Though virtual livestock sales were attempted last year, said Payton Otis, who served as a judge for some of those cyber-showings, that method is no good for assessing an actual, living specimen.
“You can’t see half the things online you can see in person,” she said. “You can’t tell if they’re hiding something. They can use Photoshop. There’s no truth to online at all.”
“It’s really not a good system,” agreed Sedillo. “It doesn’t matter what your stock looks like. The person who’s going to win is whoever’s going to be able to put the most money into taking their videos and photos.”
But what is most observable in these kids isn’t anger or defeat. Amidst the commiseration of dashed hopes for this year’s State Fair was laughter, and recurring statements of positivity and perseverance.

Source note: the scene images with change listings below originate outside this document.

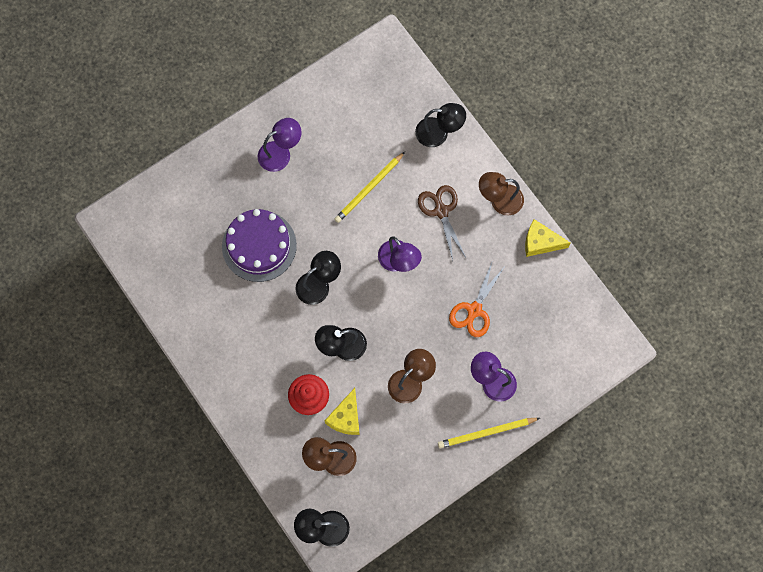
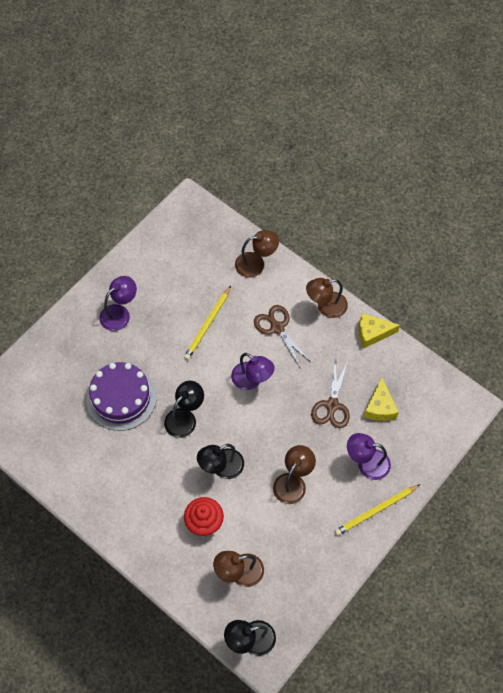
camera: 15 degrees left, 10 degrees down
yellow cheese [325,388,360,435] -> yellow cheese moved to [364,378,399,421]
black lamp [415,103,466,147] -> brown lamp [235,230,279,278]
orange scissors [449,260,506,337] -> brown scissors [311,361,350,428]

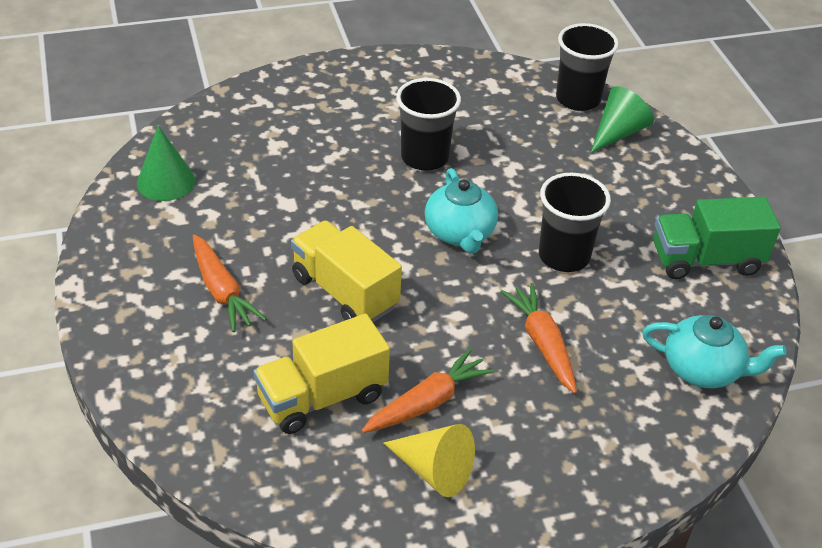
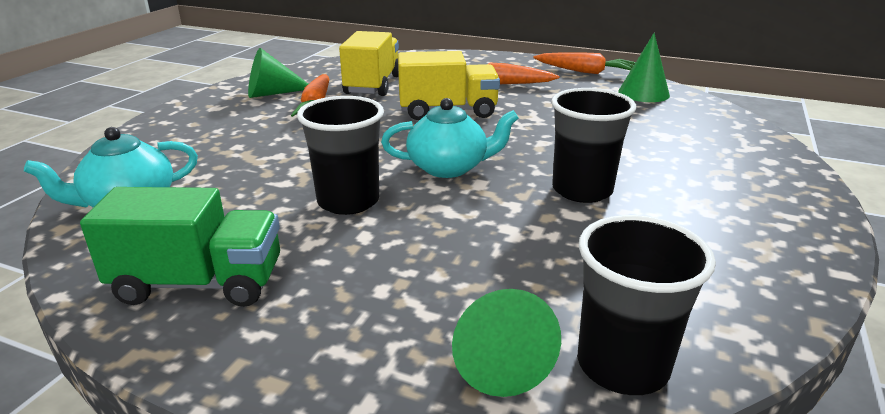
camera: 130 degrees right, 15 degrees down
yellow cone [383,424,475,497] -> green cone [248,48,308,98]
turquoise teapot [425,168,498,254] -> turquoise teapot turned 150 degrees clockwise [381,98,519,178]
orange carrot [501,283,577,393] -> orange carrot moved to [533,52,636,74]
green truck [653,197,781,279] -> green truck turned 60 degrees clockwise [80,187,280,307]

“This industry, it’s pretty awesome,” Perea said. “Because even though things are getting shut down, and we keep getting our hearts broken over and over again, our community just comes together all the time and they try to put shows on. They just want the kids to get out and they’ll just do everything they can to let us show [our animals].”
“It’s just super cool,” agreed Sedillo. “The Ag industry as a whole. It’s not just our county that puts on shows, it’s a bunch of different counties and everybody’s invited. So, in that way, it’s kind of like it’s for all the state.”
The girls readily acknowledge the lessons they’ve been learning over the last year and a half. They’ve found value in not letting people push them around, in standing up for themselves and what they believe in, and in being resilient, they said. They all expressed joy and gratitude for their exposure to life in the Estancia Valley.
“I just feel like I get to experience something different,” said Payton Otis. “Because when you go into the city, not a lot of kids really even understand all the stuff we get to experience everyday that’s normal to us,” like driving a stick-shift and birthing animals, she said. “But this kind of prepares us, just puts us a step ahead for when we have to go out into the real world, because we’ve had these experiences.”
The girls discussed the possibility of local organizations putting together events to satisfy the hard work they put in leading up to the State Fair. They recalled how adaptive the community was last year when the pandemic was still new.
“The community is great,” said Sedillo. “When stuff like this happens…they really work hard for us, the youth, and whatever the problem is, they try to fix it.”
Perea acknowledged the fact that, as challenges continue to arise for the “show kids,” as they call themselves, new ways of maintaining the rural life they know and love are also being developed.
In this way, the girls, their peers, and their families are now part of something with the potential to grow into new, locally sustainable customs and practices for their community and surrounding counties.
“I know last year, there were a bunch of new shows and everything because of what happened,” said Perea, “and so we made a lot of changes. And hopefully a lot of new traditions. Maybe.”